Ангел ответил не сразу.
- А все ли так, как мнится тебе? - он взглянул на лукавого, не меняя позы. - Я не сравнивал Эмануэлу с гулящими. И не торгуюсь. Это-то как раз твое дело. Ратовать за праведность - ни перед кем не зазорно, ни перед убийцами, ни перед ворами, ибо в час Страшного Суда покаявшиеся получат возможность ко спасению. И блудницы, каясь, идут в монастыри, и проводят в покаянии остаток жизни, или же остаются в миру, но делаются добродетельными. А что до твоего влияния - да, так и от слов не отступлюсь, - ангел выпрямился в полный рост, и крылья его затрепетали. - Ты когда-то ради себя отверг Божественный престол, и обрел могущество. И уподобляясь именно тебе люди делают так и поныне, и себя ставят впереди всех, а о ближних своих забывают. Ты почти не гневаешься на меня, - мирно произнес ангел, успокоившись. - А я тебя жалею... Ты такую огромную цену заплатил за то, чтобы сравняться с Ним, что лучше бы не платить никогда. Но я вижу, что моя речь гневит тебя, и я пришел напрасно, - крылья шевельнулись вновь. - Поэтому я удаляюсь. Я выполню свой долг как следует, и буду беречь Эмануэлу.
"Идут в монастыри, чтобы продолжать грешить и заниматься блудом там. Монахини, что девки с улицы, готовые на все. Другие же, делая в миру добро, якобы помогая немощным, отмывают тем самым деньги. А третьи готовы родную мать продать или... сестру, хоть носят сутану и должны добрыми пастырями служить. И весь этот вертеп существует от века в век вовсе не по моей воле. Но лучше уж на кого-нибудь свалить, чем признаться во грехе самому, ведь подобные Богу не могут грешить сами, когда им не хватает сил удержать свою страсть" - подумал сатана, но не сказал. Испепеляющий взгляд врага человеческого впился в спину уходящего. "Иди, иди, сторожевой пес. Стереги свою Леле. Ты за одним плечом будешь стеречь, а я за другим похожу. Пусть каждый из нас смотрит своими глазами".

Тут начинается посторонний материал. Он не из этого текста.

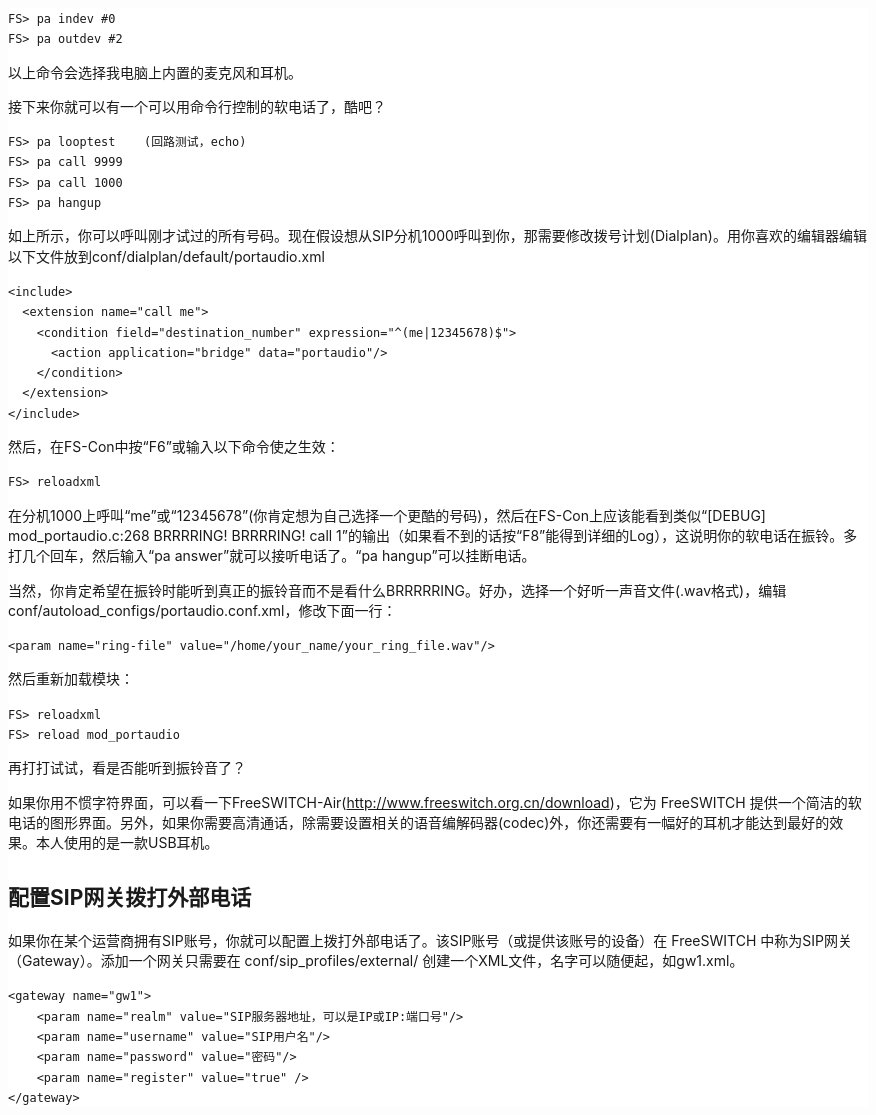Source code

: 	FS> pa indev #0
	FS> pa outdev #2

以上命令会选择我电脑上内置的麦克风和耳机。

接下来你就可以有一个可以用命令行控制的软电话了，酷吧？

	FS> pa looptest    (回路测试，echo)
	FS> pa call 9999
	FS> pa call 1000
	FS> pa hangup

如上所示，你可以呼叫刚才试过的所有号码。现在假设想从SIP分机1000呼叫到你，那需要修改拨号计划(Dialplan)。用你喜欢的编辑器编辑以下文件放到conf/dialplan/default/portaudio.xml

	<include>
	  <extension name="call me">
	    <condition field="destination_number" expression="^(me|12345678)$">
	      <action application="bridge" data="portaudio"/>
	    </condition>
	  </extension>
	</include>

然后，在FS-Con中按“F6”或输入以下命令使之生效：

	FS> reloadxml

在分机1000上呼叫“me”或“12345678”(你肯定想为自己选择一个更酷的号码)，然后在FS-Con上应该能看到类似“[DEBUG] mod\_portaudio.c:268 BRRRRING! BRRRRING! call 1”的输出（如果看不到的话按“F8”能得到详细的Log），这说明你的软电话在振铃。多打几个回车，然后输入“pa answer”就可以接听电话了。“pa hangup”可以挂断电话。

当然，你肯定希望在振铃时能听到真正的振铃音而不是看什么BRRRRRING。好办，选择一个好听一声音文件(.wav格式)，编辑conf/autoload\_configs/portaudio.conf.xml，修改下面一行：

    <param name="ring-file" value="/home/your_name/your_ring_file.wav"/>

然后重新加载模块：

	FS> reloadxml
	FS> reload mod_portaudio

再打打试试，看是否能听到振铃音了？

如果你用不惯字符界面，可以看一下FreeSWITCH-Air(http://www.freeswitch.org.cn/download)，它为 FreeSWITCH 提供一个简洁的软电话的图形界面。另外，如果你需要高清通话，除需要设置相关的语音编解码器(codec)外，你还需要有一幅好的耳机才能达到最好的效果。本人使用的是一款USB耳机。

## 配置SIP网关拨打外部电话

如果你在某个运营商拥有SIP账号，你就可以配置上拨打外部电话了。该SIP账号（或提供该账号的设备）在 FreeSWITCH 中称为SIP网关（Gateway）。添加一个网关只需要在 conf/sip\_profiles/external/ 创建一个XML文件，名字可以随便起，如gw1.xml。

	<gateway name="gw1"> 
		<param name="realm" value="SIP服务器地址，可以是IP或IP:端口号"/>
		<param name="username" value="SIP用户名"/>
		<param name="password" value="密码"/>
		<param name="register" value="true" />
	</gateway>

- До Страшного Суда далеко, - усмехнулся лукавый. - Смотри не проворонь.
Когда ангел исчез, появилась на пороге пьяная рыжая Вероника, протянула руки, силясь обнять, и поймала ладонями воздух. Хромой черт сделал два шага назад, угрюмо сказал:
- Иди прочь, женщина. Устал я. Каждый уже взял свое.
Куртизанка схватила со стола кубок и с досадой швырнула его о стену, харкнула в сторону сатаны забористой руганью, да вылетела прочь из комнаты. Желтоглазая черная кошка робко подошла к врагу рода человеческого и медленно отерлась о левую ногу. Ей было все едино и все равно: что ангелы, что черти, что праведность, а что грех.